*WORK ITEM*.
Every line of the listing must be reproduced as it stands. Leave the images behind.
Start of DATA TO EXAMINE
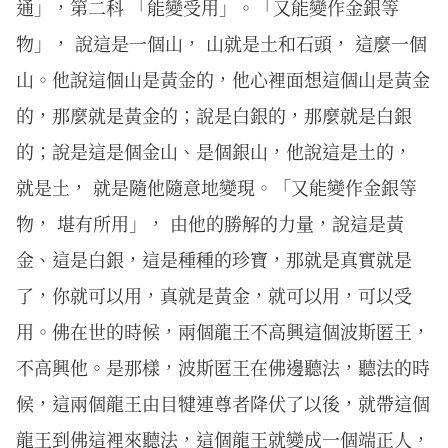
通」，第二科 「能變受用」。「又能變作金銀等
物」， 說這是一個山， 山就是土和石頭， 這麼一個
山。他說這個山是黃金的，他心裡面想這個山是黃金
的，那麼就是黃金的；說是白銀的，那麼就是白銀
的；說是這是個金山、是個銀山，他說這是土的，
就是土， 就是隨他隨意地變現。「又能變作金銀等
物， 堪有所用」， 由他的勝解的力量，說這是黃
金、這是白銀，這是種種的珍寶，那就是真實就是
了，你就可以用，真就是黃金，就可以用，可以受
用。佛在世的時候，兩個龍王不高興這個波斯匿王，
不高興他。是那樣，波斯匿王在佛邊聽法，聽法的時
候，這兩個龍王由目犍連尊者降伏了以後，就帶這個
龍王到佛這裡來聽法，這個龍王就變成一個端正人，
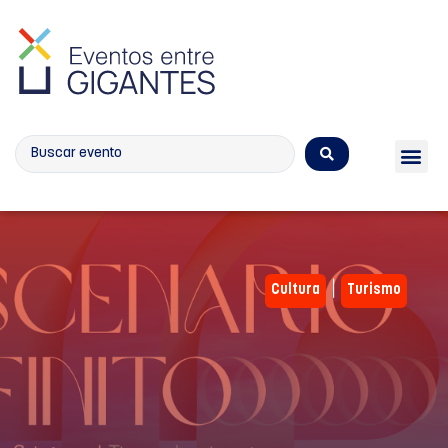
Calendario de eventos
|
Cultura
Turismo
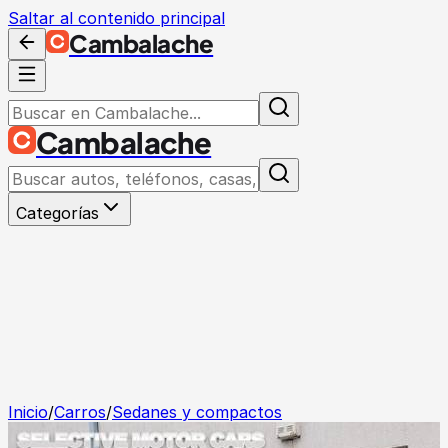
Saltar al contenido principal
Cambalache
Cambalache
Categorías
Inicio
/
Carros
/
Sedanes y compactos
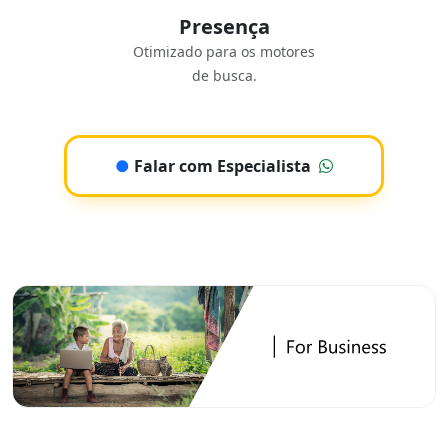
Presença
Otimizado para os motores
de busca.
●
Falar com Especialista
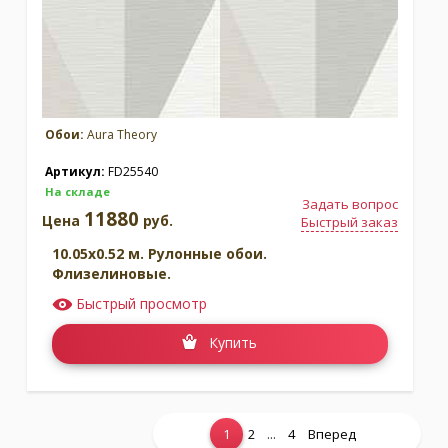
Обои:
Aura Theory
Артикул:
FD25540
На складе
Задать вопрос
11880
Цена
руб.
Быстрый заказ
10.05x0.52 м. Рулонные обои.
Флизелиновые.
Быстрый просмотр
Купить
...
1
2
4
Вперед
Показать еще...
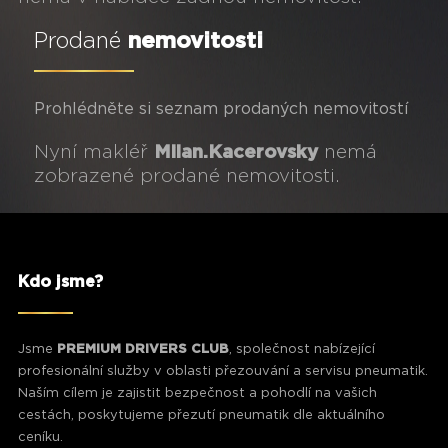
Prodané
nemovitosti
Prohlédněte si seznam prodaných nemovitostí
Nyní makléř
Milan.Kacerovsky
nemá
zobrazené prodané nemovitosti.
Kdo jsme?
Jsme
PREMIUM DRIVERS CLUB
, společnost nabízející
profesionální služby v oblasti přezouvání a servisu pneumatik.
Naším cílem je zajistit bezpečnost a pohodlí na vašich
cestách, poskytujeme přezutí pneumatik dle aktuálního
ceníku.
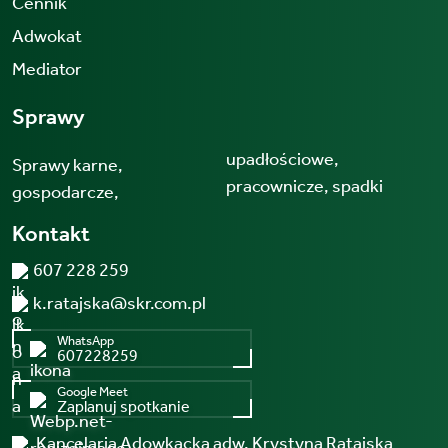
Cennik
Adwokat
Mediator
Sprawy
upadłościowe,
Sprawy karne,
pracownicze, spadki
gospodarcze,
Kontakt
607 228 259
k.ratajska@skr.com.pl
WhatsApp
607228259
Google Meet
Zaplanuj spotkanie
Kancelaria Adowkacka adw. Krystyna Ratajska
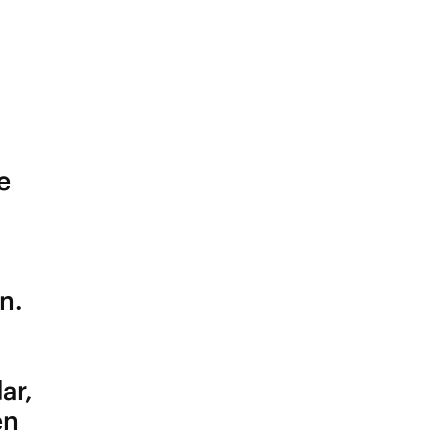
e
n.
ar,
en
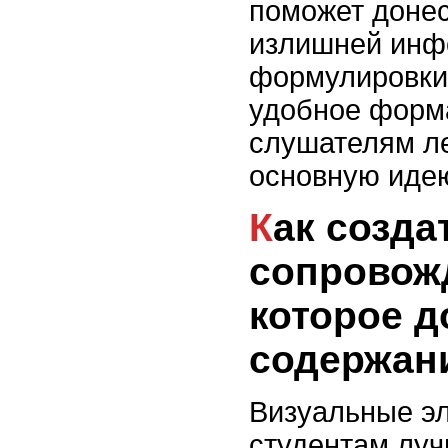
поможет донес
излишней инф
формулировки,
удобное форм
слушателям ле
основную иде
Как создать визуальное
сопровож
которое д
содержан
Визуальные э
студентам лу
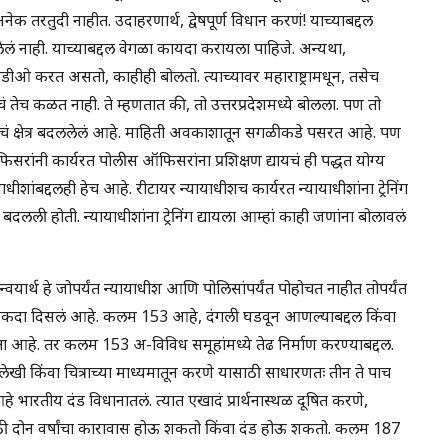
अनेक तरतुदी नाहीत. उदाहरणार्थ, द्वेषपूर्ण विधान करणं! याच्याबद्दल
लेलं नाही. याच्याबद्दल वेगळा कायदा करायला पाहिजे. अन्यथा,
हिडीओ करत असतो, काहीही बोलतो. त्याच्यावर महाराष्ट्रामधून, तसेच
 तेच कळत नाही. ते म्हणतात की, तो उत्तरप्रदेशमध्ये बोलला. पण तो
चं क्षेत्र बदललेलं आहे. माहिती अवकाशातून सगळीकडे पसरत आहे. पण
िसरांनी कार्यरत पोलीस ऑफिसरांना प्रशिक्षण द्यायचं ही पद्धत योग्य
शांबद्दलही हेच आहे. रीटायर न्यायाधीशच कार्यरत न्यायाधीशांना ट्रेनिंग
पद्धत बदलली होती. न्यायाधीशांना ट्रेनिंग द्यायला आम्हां काही जणांना बोलावलं
अन्वयार्थ हे जोपर्यंत न्यायाधीश आणि पोलिसांपर्यंत पोहोचत नाहीत तोपर्यंत
नेकदा दिसलं आहे. कलम 153 आहे, दंगली घडवून आणल्याबद्दल किंवा
शिक्षा आहे. तर कलम 153 अ-विविध समूहांमध्ये तेढ निर्माण करण्याबद्दल.
ेखी किंवा चित्राच्या माध्यमातून करणे यासाठी साधारणतः तीन ते पाच
 भारतीय दंड विधानातलं. त्यात एखादं प्रार्थनास्थळ दूषित करणे,
यासाठी दोन वर्षांचा कारावास होऊ शकतो किंवा दंड होऊ शकतो. कलम 187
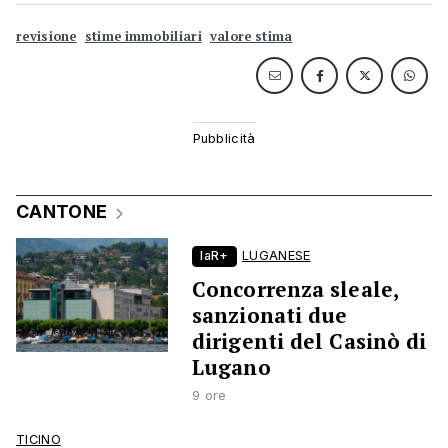
revisione
stime immobiliari
valore stima
CANTONE
laR+
LUGANESE
Concorrenza sleale,
sanzionati due
dirigenti del Casinò di
Lugano
9 ore
TICINO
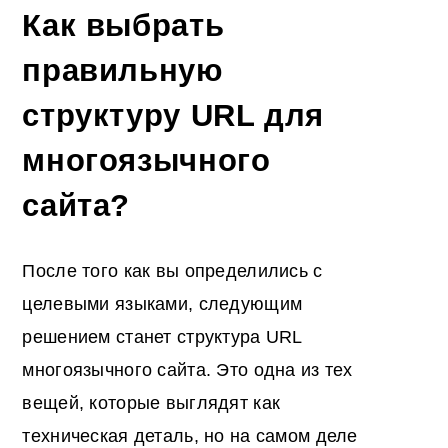
Как выбрать
правильную
структуру URL для
многоязычного
сайта?
После того как вы определились с
целевыми языками, следующим
решением станет структура URL
многоязычного сайта. Это одна из тех
вещей, которые выглядят как
техническая деталь, но на самом деле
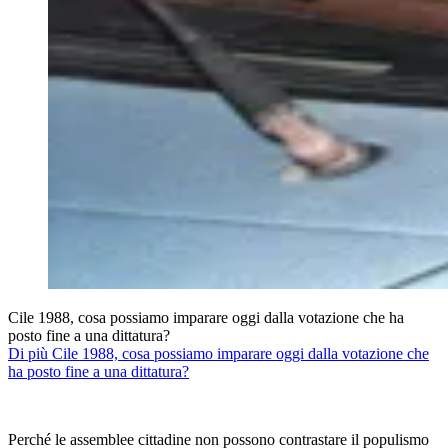
Cile 1988, cosa possiamo imparare oggi dalla votazione che ha
posto fine a una dittatura?
Di più Cile 1988, cosa possiamo imparare oggi dalla votazione che
ha posto fine a una dittatura?
Perché le assemblee cittadine non possono contrastare il populismo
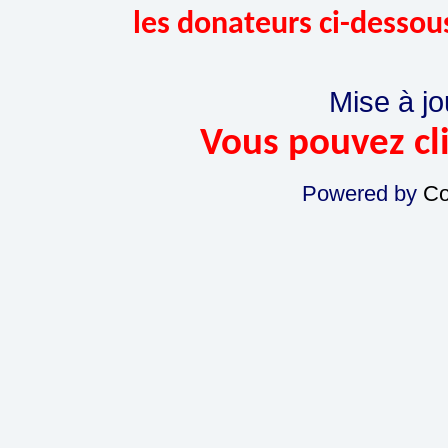
les donateurs ci-dessou
Mise à jo
Vous pouvez cli
Powered by
Co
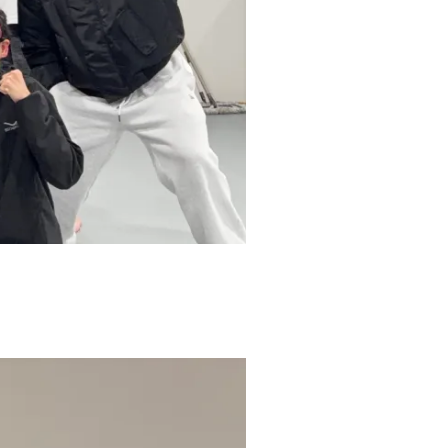
報
会
社
概
要
お
問
い
合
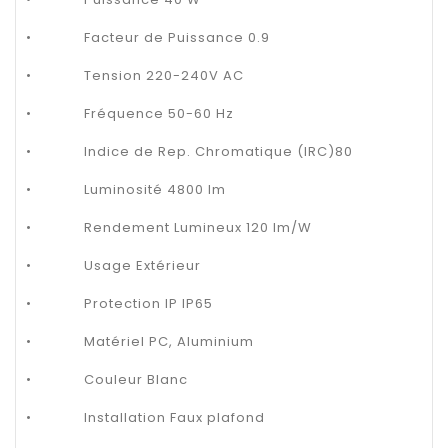
•
Facteur de Puissance 0.9
•
Tension 220-240V AC
•
Fréquence 50-60 Hz
•
Indice de Rep. Chromatique (IRC)80
•
Luminosité 4800 lm
•
Rendement Lumineux 120 lm/W
•
Usage Extérieur
•
Protection IP IP65
•
Matériel PC, Aluminium
•
Couleur Blanc
•
Installation Faux plafond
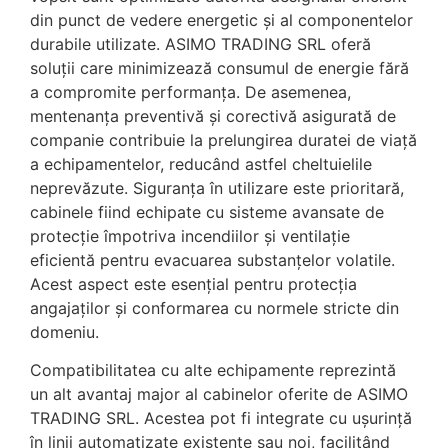
din punct de vedere energetic și al componentelor
durabile utilizate. ASIMO TRADING SRL oferă
soluții care minimizează consumul de energie fără
a compromite performanța. De asemenea,
mentenanța preventivă și corectivă asigurată de
companie contribuie la prelungirea duratei de viață
a echipamentelor, reducând astfel cheltuielile
neprevăzute. Siguranța în utilizare este prioritară,
cabinele fiind echipate cu sisteme avansate de
protecție împotriva incendiilor și ventilație
eficientă pentru evacuarea substanțelor volatile.
Acest aspect este esențial pentru protecția
angajaților și conformarea cu normele stricte din
domeniu.
Compatibilitatea cu alte echipamente reprezintă
un alt avantaj major al cabinelor oferite de ASIMO
TRADING SRL. Acestea pot fi integrate cu ușurință
în linii automatizate existente sau noi, facilitând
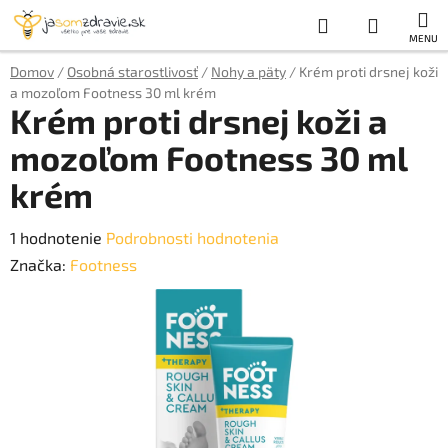
Prejsť
Hľadať
NÁKUP
na
obsah
KOŠÍK
Domov
/
Osobná starostlivosť
/
Nohy a päty
/
Krém proti drsnej koži
a mozoľom Footness 30 ml krém
Krém proti drsnej koži a
mozoľom Footness 30 ml
krém
Priemerné
1 hodnotenie
Podrobnosti hodnotenia
hodnotenie
Značka:
Footness
produktu
je
5,0
z
5
hviezdičiek.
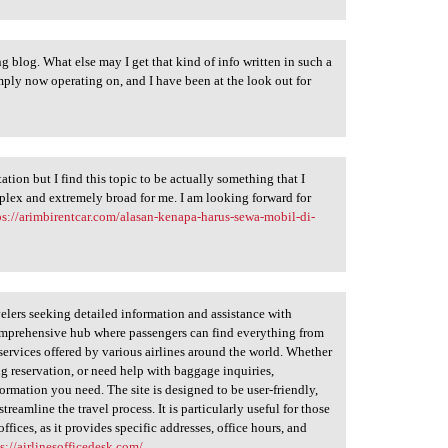
g blog. What else may I get that kind of info written in such a
mply now operating on, and I have been at the look out for
tion but I find this topic to be actually something that I
plex and extremely broad for me. I am looking forward for
ps://arimbirentcar.com/alasan-kenapa-harus-sewa-mobil-di-
avelers seeking detailed information and assistance with
 comprehensive hub where passengers can find everything from
e services offered by various airlines around the world. Whether
ng reservation, or need help with baggage inquiries,
ormation you need. The site is designed to be user-friendly,
treamline the travel process. It is particularly useful for those
offices, as it provides specific addresses, office hours, and
s://airlinesofficedesk.com/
End of DATA TO EXAMINE
*EXERCISE OUTPUT*.
通」，第二科 「能變受用」。「又能變作金銀等
物」， 說這是一個山， 山就是土和石頭， 這麼一個
山。他說這個山是黃金的，他心裡面想這個山是黃金
的，那麼就是黃金的；說是白銀的，那麼就是白銀
的；說是這是個金山、是個銀山，他說這是土的，
就是土， 就是隨他隨意地變現。「又能變作金銀等
物， 堪有所用」， 由他的勝解的力量，說這是黃
金、這是白銀，這是種種的珍寶，那就是真實就是
了，你就可以用，真就是黃金，就可以用，可以受
用。佛在世的時候，兩個龍王不高興這個波斯匿王，
不高興他。是那樣，波斯匿王在佛邊聽法，聽法的時
候，這兩個龍王由目犍連尊者降伏了以後，就帶這個
龍王到佛這裡來聽法，這個龍王就變成一個端正人，
Calendario de eventos
|
Cultura
Turismo
Saltar al contenido principal
Cambalache
Cambalache
Categorías
Inicio
/
Carros
/
Sedanes y compactos
Presença
Otimizado para os motores
de busca.
●
Falar com Especialista
Обои:
Aura Theory
Артикул:
FD25540
На складе
Задать вопрос
11880
Цена
руб.
Быстрый заказ
10.05x0.52 м. Рулонные обои.
Флизелиновые.
Быстрый просмотр
Купить
...
1
2
4
Вперед
Показать еще...
Prodané
nemovitosti
Prohlédněte si seznam prodaných nemovitostí
Nyní makléř
Milan.Kacerovsky
nemá
zobrazené prodané nemovitosti.
Kdo jsme?
Jsme
PREMIUM DRIVERS CLUB
, společnost nabízející
profesionální služby v oblasti přezouvání a servisu pneumatik.
Naším cílem je zajistit bezpečnost a pohodlí na vašich
cestách, poskytujeme přezutí pneumatik dle aktuálního
ceníku.
Cennik
Adwokat
Mediator
Sprawy
upadłościowe,
Sprawy karne,
pracownicze, spadki
gospodarcze,
Kontakt
607 228 259
k.ratajska@skr.com.pl
WhatsApp
607228259
Google Meet
Zaplanuj spotkanie
Kancelaria Adowkacka adw. Krystyna Ratajska
e
n.
ar,
en
поможет донес
излишней инф
формулировки,
удобное форм
слушателям ле
основную иде
Как создать визуальное
сопровож
которое д
содержан
Визуальные э
студентам лу
अनेक तरतुदी नाहीत. उदाहरणार्थ, द्वेषपूर्ण विधान करणं! याच्याबद्दल
लेलं नाही. याच्याबद्दल वेगळा कायदा करायला पाहिजे. अन्यथा,
हिडीओ करत असतो, काहीही बोलतो. त्याच्यावर महाराष्ट्रामधून, तसेच
 तेच कळत नाही. ते म्हणतात की, तो उत्तरप्रदेशमध्ये बोलला. पण तो
चं क्षेत्र बदललेलं आहे. माहिती अवकाशातून सगळीकडे पसरत आहे. पण
िसरांनी कार्यरत पोलीस ऑफिसरांना प्रशिक्षण द्यायचं ही पद्धत योग्य
शांबद्दलही हेच आहे. रीटायर न्यायाधीशच कार्यरत न्यायाधीशांना ट्रेनिंग
पद्धत बदलली होती. न्यायाधीशांना ट्रेनिंग द्यायला आम्हां काही जणांना बोलावलं
अन्वयार्थ हे जोपर्यंत न्यायाधीश आणि पोलिसांपर्यंत पोहोचत नाहीत तोपर्यंत
नेकदा दिसलं आहे. कलम 153 आहे, दंगली घडवून आणल्याबद्दल किंवा
शिक्षा आहे. तर कलम 153 अ-विविध समूहांमध्ये तेढ निर्माण करण्याबद्दल.
ेखी किंवा चित्राच्या माध्यमातून करणे यासाठी साधारणतः तीन ते पाच
 भारतीय दंड विधानातलं. त्यात एखादं प्रार्थनास्थळ दूषित करणे,
यासाठी दोन वर्षांचा कारावास होऊ शकतो किंवा दंड होऊ शकतो. कलम 187
revisione
stime immobiliari
valore stima
CANTONE
laR+
LUGANESE
Concorrenza sleale,
sanzionati due
dirigenti del Casinò di
Lugano
9 ore
TICINO
Как выбрать
правильную
структуру URL для
многоязычного
сайта?
После того как вы определились с
целевыми языками, следующим
решением станет структура URL
многоязычного сайта. Это одна из тех
вещей, которые выглядят как
техническая деталь, но на самом деле
Cile 1988, cosa possiamo imparare oggi dalla votazione che ha
posto fine a una dittatura?
Di più Cile 1988, cosa possiamo imparare oggi dalla votazione che
ha posto fine a una dittatura?
Perché le assemblee cittadine non possono contrastare il populismo
les donateurs ci-dessou
Mise à jo
Vous pouvez cli
Powered by
Co
報
会
社
概
要
お
問
い
合
•
Facteur de Puissance 0.9
•
Tension 220-240V AC
•
Fréquence 50-60 Hz
•
Indice de Rep. Chromatique (IRC)80
•
Luminosité 4800 lm
•
Rendement Lumineux 120 lm/W
•
Usage Extérieur
•
Protection IP IP65
•
Matériel PC, Aluminium
•
Couleur Blanc
•
Installation Faux plafond
din punct de vedere energetic și al componentelor
durabile utilizate. ASIMO TRADING SRL oferă
soluții care minimizează consumul de energie fără
a compromite performanța. De asemenea,
mentenanța preventivă și corectivă asigurată de
companie contribuie la prelungirea duratei de viață
a echipamentelor, reducând astfel cheltuielile
neprevăzute. Siguranța în utilizare este prioritară,
cabinele fiind echipate cu sisteme avansate de
protecție împotriva incendiilor și ventilație
eficientă pentru evacuarea substanțelor volatile.
Acest aspect este esențial pentru protecția
angajaților și conformarea cu normele stricte din
domeniu.
Compatibilitatea cu alte echipamente reprezintă
un alt avantaj major al cabinelor oferite de ASIMO
TRADING SRL. Acestea pot fi integrate cu ușurință
în linii automatizate existente sau noi, facilitând
Prejsť
Hľadať
NÁKUP
na
obsah
KOŠÍK
Domov
/
Osobná starostlivosť
/
Nohy a päty
/
Krém proti drsnej koži
a mozoľom Footness 30 ml krém
Krém proti drsnej koži a
mozoľom Footness 30 ml
krém
Priemerné
1 hodnotenie
Podrobnosti hodnotenia
hodnotenie
Značka:
Footness
produktu
je
5,0
z
5
hviezdičiek.
g blog. What else may I get that kind of info written in such a
mply now operating on, and I have been at the look out for
tion but I find this topic to be actually something that I
plex and extremely broad for me. I am looking forward for
ps://arimbirentcar.com/alasan-kenapa-harus-sewa-mobil-di-
avelers seeking detailed information and assistance with
 comprehensive hub where passengers can find everything from
e services offered by various airlines around the world. Whether
ng reservation, or need help with baggage inquiries,
ormation you need. The site is designed to be user-friendly,
treamline the travel process. It is particularly useful for those
offices, as it provides specific addresses, office hours, and
s://airlinesofficedesk.com/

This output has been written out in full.